🤖 AI Summary
Uzbek, a low-resource, morphologically rich language, lacks publicly available universal part-of-speech (UPOS) annotation resources and benchmark datasets for POS tagging.
Method: We construct the first open UPOS-annotated benchmark dataset for Uzbek following Universal Dependencies guidelines, fine-tune two monolingual Uzbek BERT models on this data, and systematically evaluate their performance against multilingual BERT and a rule-based tagger.

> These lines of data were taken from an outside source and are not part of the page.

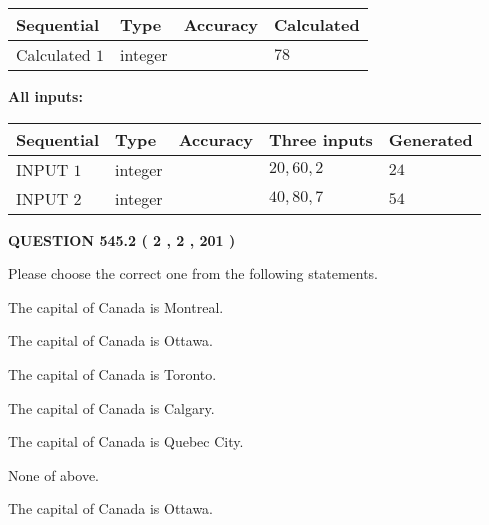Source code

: \documentclass[12pt]{article}
\begin{document}
   
  
  
\noindent\begin{tabular}{|l|l|l|l|}
\hline
 Sequential & Type & Accuracy & Calculated \\ 
\hline
 
 
  Calculated $  1 $ & integer &  & 
  $ 78 $ 
 \\  \hline  
 \end{tabular}
   
   
   
   
\noindent\vspace{0.1in}\hspace{-0.08in} {\textbf{\Large{All inputs: }}}
   
   
  
  
\noindent\begin{tabular}{|l|l|l|l|l|}
\hline
 Sequential & Type & Accuracy & Three inputs & Generated \\ 
\hline
 
 
  INPUT $  1 $ & integer &  & $
 20
 , 
 60
 , 
 2
 $ & $ 24 $ 
 \\  \hline  
 
 
  INPUT $  2 $ & integer &  & $
 40
 , 
 80
 , 
 7
 $ & $ 54 $ 
 \\  \hline  
 \end{tabular}
   
   
  
\vspace{0.2in}
  
{\textbf{\Large{QUESTION
545.2 
 ( 2 , 2 , 201 )
}}}
  
  
Please choose the correct one from the following statements.
 
 
The capital of Canada is Montreal.
 
 
The capital of Canada is Ottawa.
 
 
The capital of Canada is Toronto.
 
 
The capital of Canada is Calgary.
 
 
The capital of Canada is Quebec City.
 
 
 None of above.
 
 
\noindent{}
 
 
The capital of Canada is Ottawa.
 
\end{document}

Contribution/Results: Fine-tuned monolingual Uzbek BERT achieves an average accuracy of 91%, substantially outperforming all baselines. This work provides the first empirical validation that monolingual pretraining effectively captures suffix-driven POS variation and context-sensitive morphology—capabilities beyond the reach of traditional rule-based systems. It establishes the first publicly available UPOS benchmark for Uzbek, fills a critical gap in Uzbek NLP infrastructure, and offers a reproducible evaluation framework and effective methodology for POS tagging in low-resource, morphologically complex languages.
📝 Abstract
This paper advances NLP research for the low-resource Uzbek language by evaluating two previously untested monolingual Uzbek BERT models on the part-of-speech (POS) tagging task and introducing the first publicly available UPOS-tagged benchmark dataset for Uzbek. Our fine-tuned models achieve 91% average accuracy, outperforming the baseline multi-lingual BERT as well as the rule-based tagger. Notably, these models capture intermediate POS changes through affixes and demonstrate context sensitivity, unlike existing rule-based taggers.